On March 2004, I think, I was on a directors` meeting at my hospital. News came about the bombing in Madrid train station, and a well known colleague, professor at Tel-Aviv University, aid literally "who cares about all these goyim". I understood that it was time to leave. We live now in the UK. My wife can openly talk about her religion, and so can I. I am not making an idealization of the British way to deal with the subject. However, Israel will certainly loose people like us if the approach does not change. And it looks that it will not. Our two daughters are now serving at the IDF, and they need to carry on the "problem". Maybe they will join us, maybe not. In any case, the only solution is clearly the separation between Religion and State. Please, if there is a comment, will it be constructive. Many thanks.
*Name: octavio (Hamburg, Germany):
If the nazis would have listened to the rabbis there would have been less victims of the Holocaust, as many of those killed during the weren`t jews in the meaning of the halacha. Many came from assimilated families, were baptized. But the nazis did not care as for them it was not a religious but a racist problem. So the Law of Return was created for those who were or would have been prosecuted where ever in the world because of their jewish background. The Tlaw of Return is a Law of Protection for anyone who is prosecuted/endangered because of beeing jewish - religious or not. For once and ever keep religion out of politics.
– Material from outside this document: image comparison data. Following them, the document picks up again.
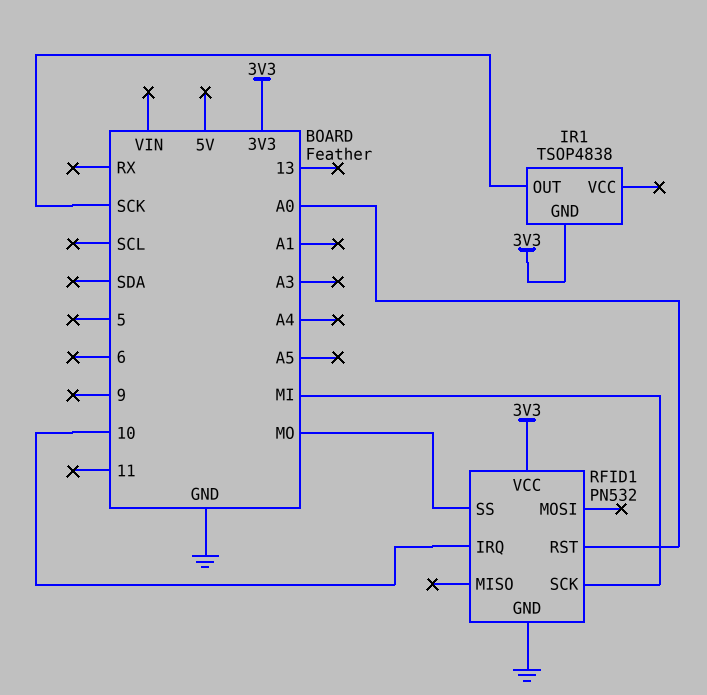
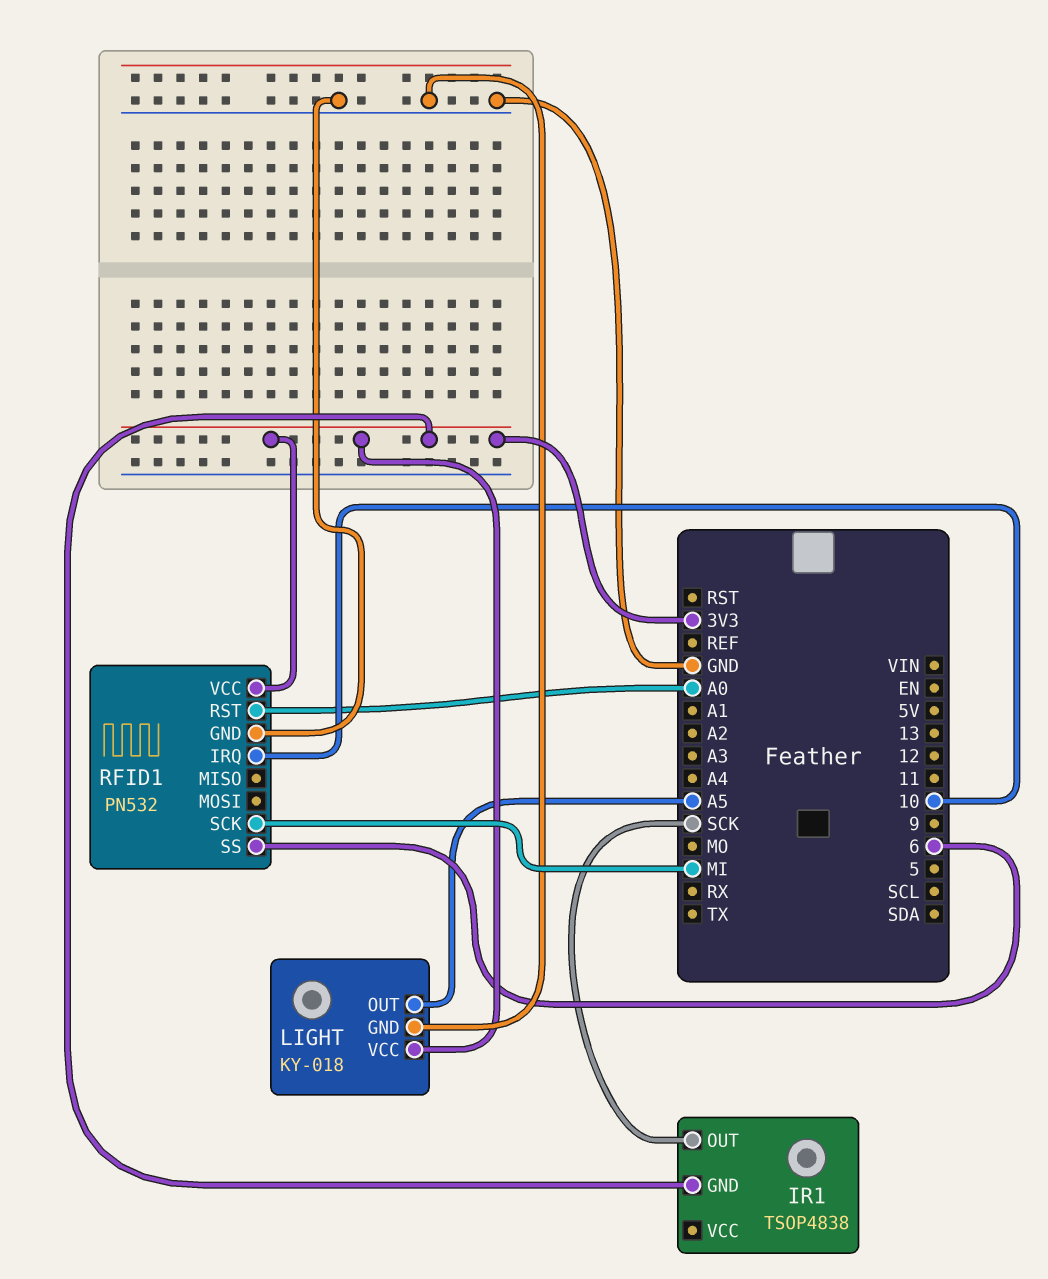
LIGHT: none -> KY-018
LIGHT pin GND: none -> GND
LIGHT pin OUT: none -> A5
LIGHT pin VCC: none -> 3V3
RFID1 pin SS: MO -> 6

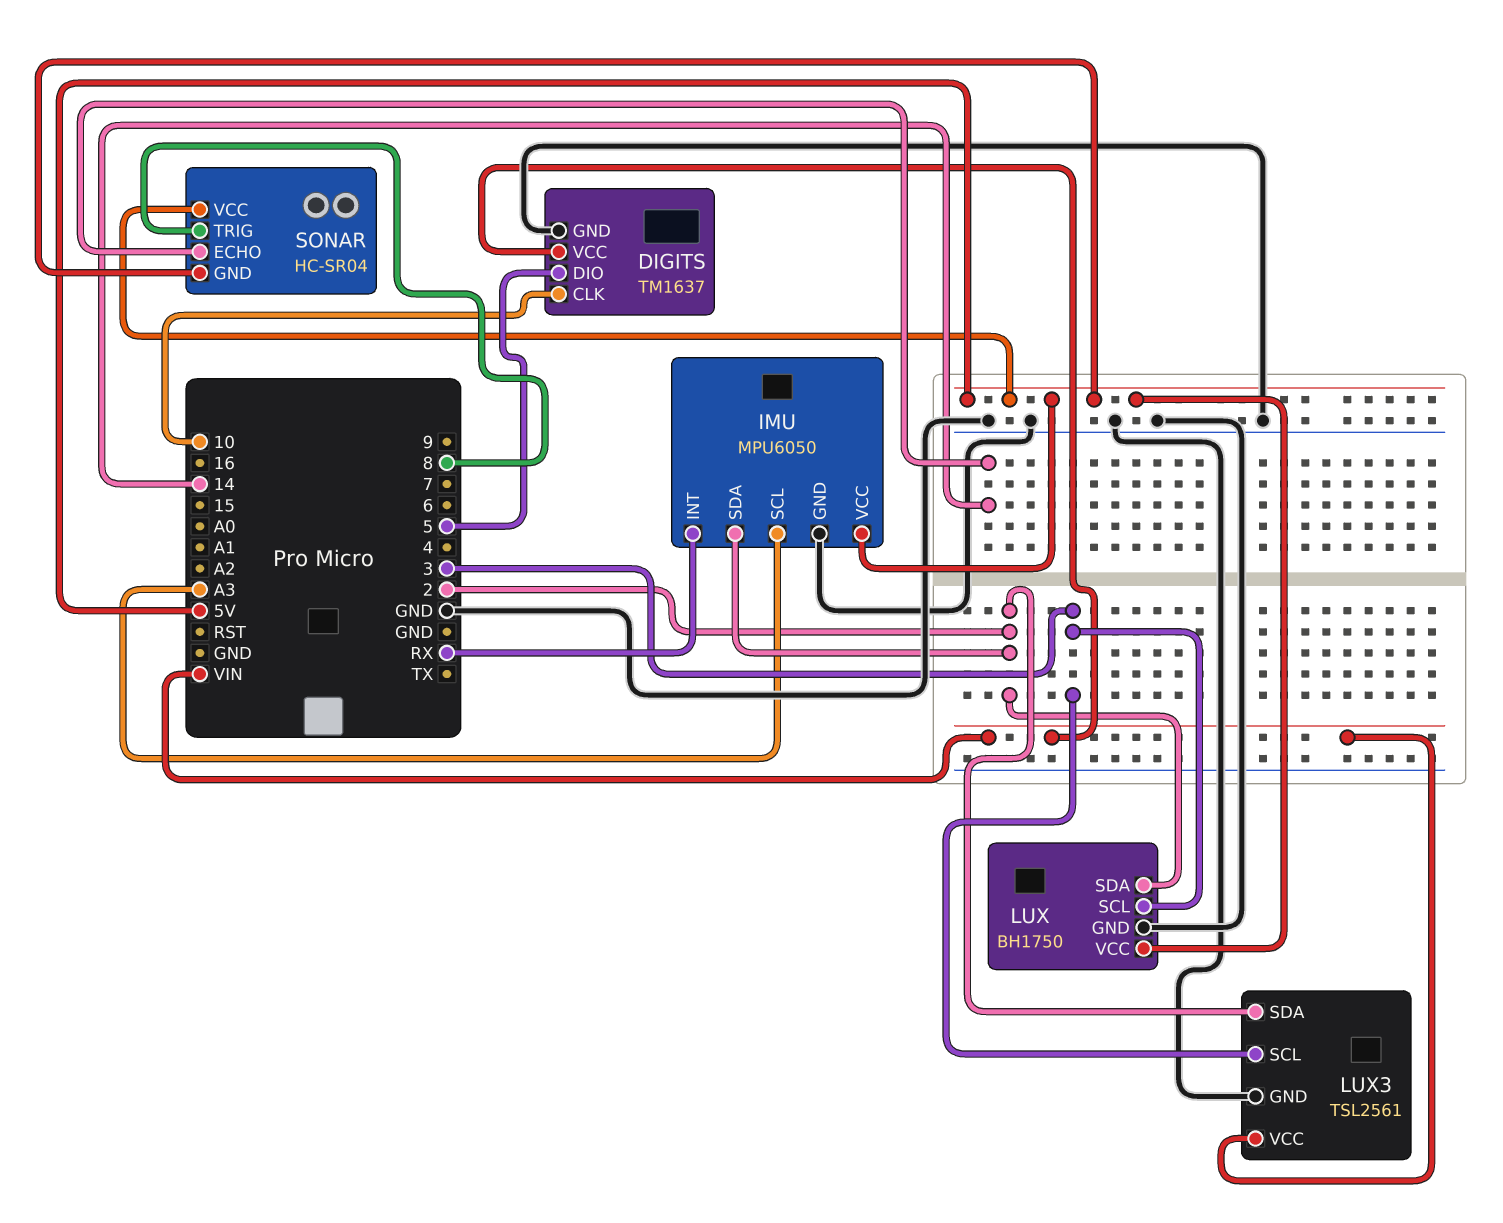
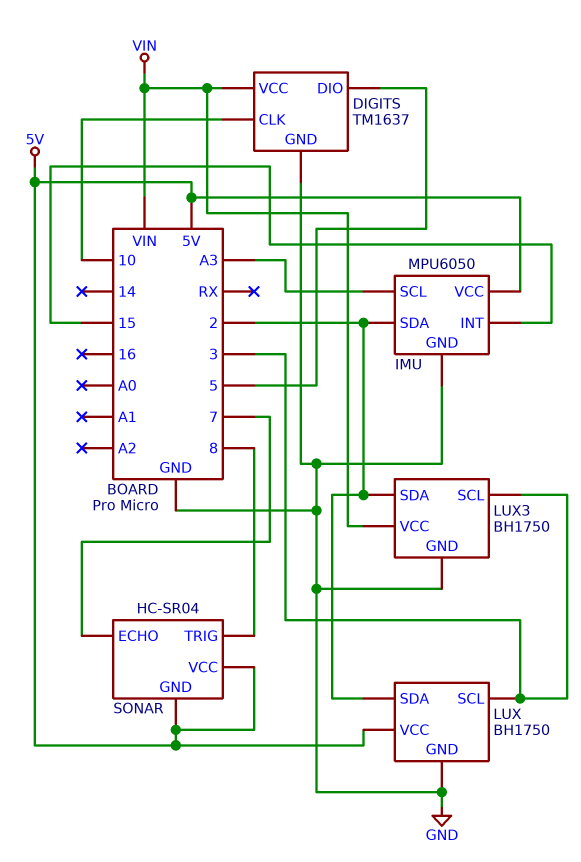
IMU pin INT: RX -> 15
LUX3: TSL2561 -> BH1750
SONAR pin ECHO: 14 -> 7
*Name: Nicole (London /Tel Aviv):
The Jewish people consist of less than 0.001% of world population. I dont think this is the time to turn Jews away from the religion or our beloved homeland.
*Name: bm (t/a, israel):
the problem facing these people is a real dilema for both them and the state and the
options in reality are limited it is unlikely that the religious groups, would ever consider changing their rules and as such the civil society has to help these peoples who are trapped between the devil and the deep blue sea
*Name: Sarah Howard (Jerusalem, Israel):
No great thing being Jewish. Being Jewish is no big deal. It`s only a religious status. It does not make you a better person or a more patriotic Israeli. I fail to see any problem!